═══ EXTRAIT À LIRE ═══
Une opposition morcelée
Ces facteurs de verrouillage du système électoral n’expliquent pas, à eux seuls, l’incapacité de l’opposition, qui peine à exister, à exploiter l’opportunité de l’impopularité du régime et du mécontentement généralisé. Elle demeure victime de son éparpillement, de ses luttes intestines et de sa propension congénitale à l’improvisation.
Pour l’essentiel, l’opposition historique a été lénifiée et piégée par la position conciliante du régime. L’opposition islamiste semble trouver son équilibre dans une position médiane rassurante pour le système. L’opposition radicale est victime de son repli frileux sur des problématiques exclusivement identitaires, ce qui expliquer son incapacité à fédérer les forces du changement autour d’un projet national. Le discours identitaire a certes toujours existé, mais il est resté assez marginal, dans le pays. Les régimes le tolèrent parce qu’il joue toujours en faveur du statu quo, compte tenu de son effet repoussoir. Ils ont en effet peur davantage d’une approche susceptible de fédérer l’ensemble des groupes sociaux que d’un discours radical, qui restera sociologiquement minoritaire.
Dans l’ensemble, hormis quelques figures militantes, les forces de l’opposition se résument à des partis et des mouvements centrés sur des ambitions personnelles, dépourvus de vision et sans vraiment de projet de société, et réglés quasi exclusivement sur les échéances électorales, qu’ils s’emploient de taxer systématiquement de frauduleuses.
En juin prochain, au lendemain du sacre programmé de Ould Ghazouani, certains candidats de l’opposition organiseront une conférence de presse, pour crier à la fraude et dénoncer les irrégularités supposées du scrutin, dans un scénario écrit à l’avance et qui dure depuis 1992.
═══ LISTE DES ENTRÉES ═══
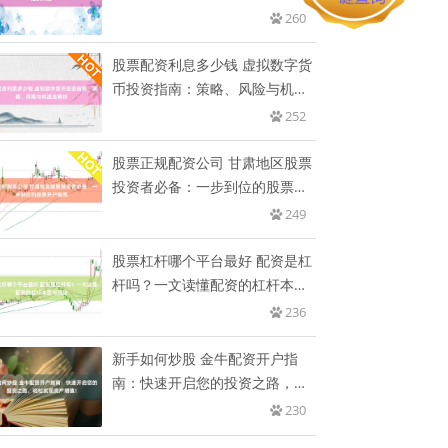
260
股票配资利息多少钱 虚拟数字货
币投资指南：策略、风险与机遇
全
252
股票正规配资公司 甘肃地区股票
投资者必备：一步到位的股票开
户
249
股票杠杆哪个平台最好 配资是杠
杆吗？一文读懂配资的杠杆本质
与
236
新手如何炒股 金牛配资开户指
南：快速开启您的投资之路，轻
松实
230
═══
● **CONSIGNES**
a: Reprenez sous forme de liste le paragraphe de l'extrait sur l'opposition qui commence par « Pour l'essentiel, l'opposition historique ». Gardez-en les faits principaux.
b: Répondez à ces questions sur l'extrait sur l'opposition :
(i) De quels trois défauts l'opposition reste-t-elle victime ?
(ii) Selon l'extrait, de quoi les régimes ont-ils le plus peur ?
(iii) Depuis quelle année dure le scénario de la conférence de presse annoncée pour juin ?

● **RÉPONSES NUMÉROTÉES**
a:
- L'opposition historique a été apaisée et piégée par l'attitude conciliante du régime.
- L'opposition islamiste semble s'installer dans une position médiane qui rassure le système.
- L'opposition radicale se replie sur des questions uniquement identitaires. Elle n'arrive donc pas à rassembler les forces du changement autour d'un projet national.
- Le discours identitaire a toujours existé, mais il est resté assez marginal dans le pays.
- Les régimes le tolèrent, car il fait fuir et sert donc le statu quo.
- Ils craignent davantage une approche capable de rassembler tous les groupes sociaux qu'un discours radical qui restera minoritaire.

b:
(i) Son éparpillement, ses luttes intestines et sa tendance à l'improvisation.
(ii) D'une approche capable de rassembler l'ensemble des groupes sociaux.
(iii) Depuis 1992.